Kirpal Singh Batth

Personal information
- Born: 19 May 1992 (age 34) Patti, Punjab, India
- Height: 1.96 m (6 ft 5 in)

Sport
- Sport: Track and field
- Event: Discus throw

Achievements and titles
- Personal best: 61.83 m (2022)

Medal record
Men's athletics
Representing India
South Asian Games
| Gold medal – first place | 2019 Kathmandu | Discus throw |
| Silver medal – second place | 2016 Guwahati | Discus throw |
South Asian Championships
| Gold medal – first place | 2025 Ranchi | Discus throw |

= Kirpal Singh Batth =

Discus Thrower from India

Kirpal Singh Batth (born 19 May 1992) is an Indian discus thrower.

== Personal life ==
Kirpal Singh Batth was born on 19 May 1992 in Patti, Punjab, to Nainderbir Singh and Sukhbir Kaur.
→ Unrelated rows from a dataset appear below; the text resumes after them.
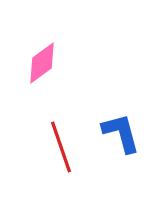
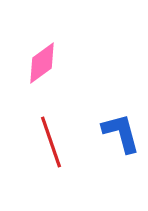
red line: moved 10 px left, 5 px up
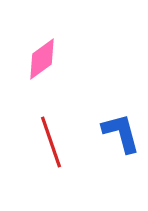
pink diamond: moved 4 px up
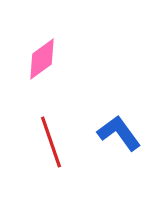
blue L-shape: moved 2 px left; rotated 21 degrees counterclockwise
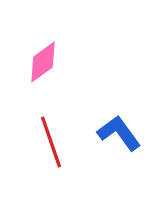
pink diamond: moved 1 px right, 3 px down
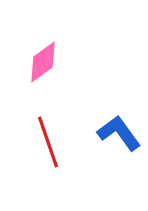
red line: moved 3 px left
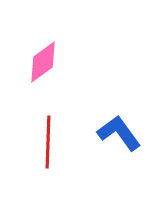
red line: rotated 21 degrees clockwise
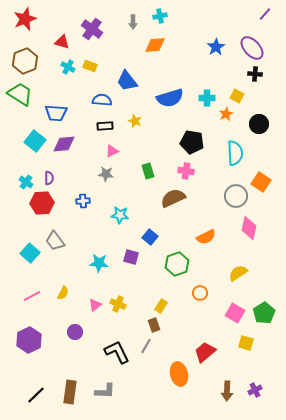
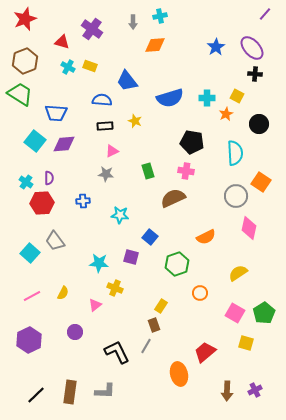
yellow cross at (118, 304): moved 3 px left, 16 px up
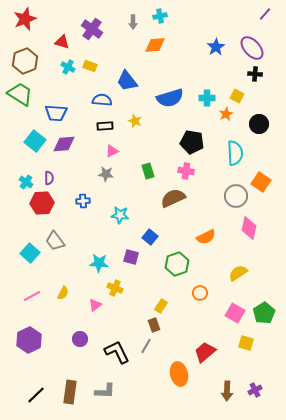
purple circle at (75, 332): moved 5 px right, 7 px down
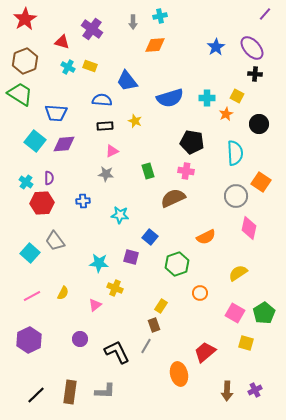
red star at (25, 19): rotated 10 degrees counterclockwise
He is employed as an officer at ONGC. In 2016, he married Harpreet Kaur, an advocate by profession. The couple has a daughter named Sifat Batth. He follows a vegetarian lifestyle.

A self-taught discus thrower, Kirpal trains by studying videos of top athletes from around the world and recording his own performances for self-analysis and improvement.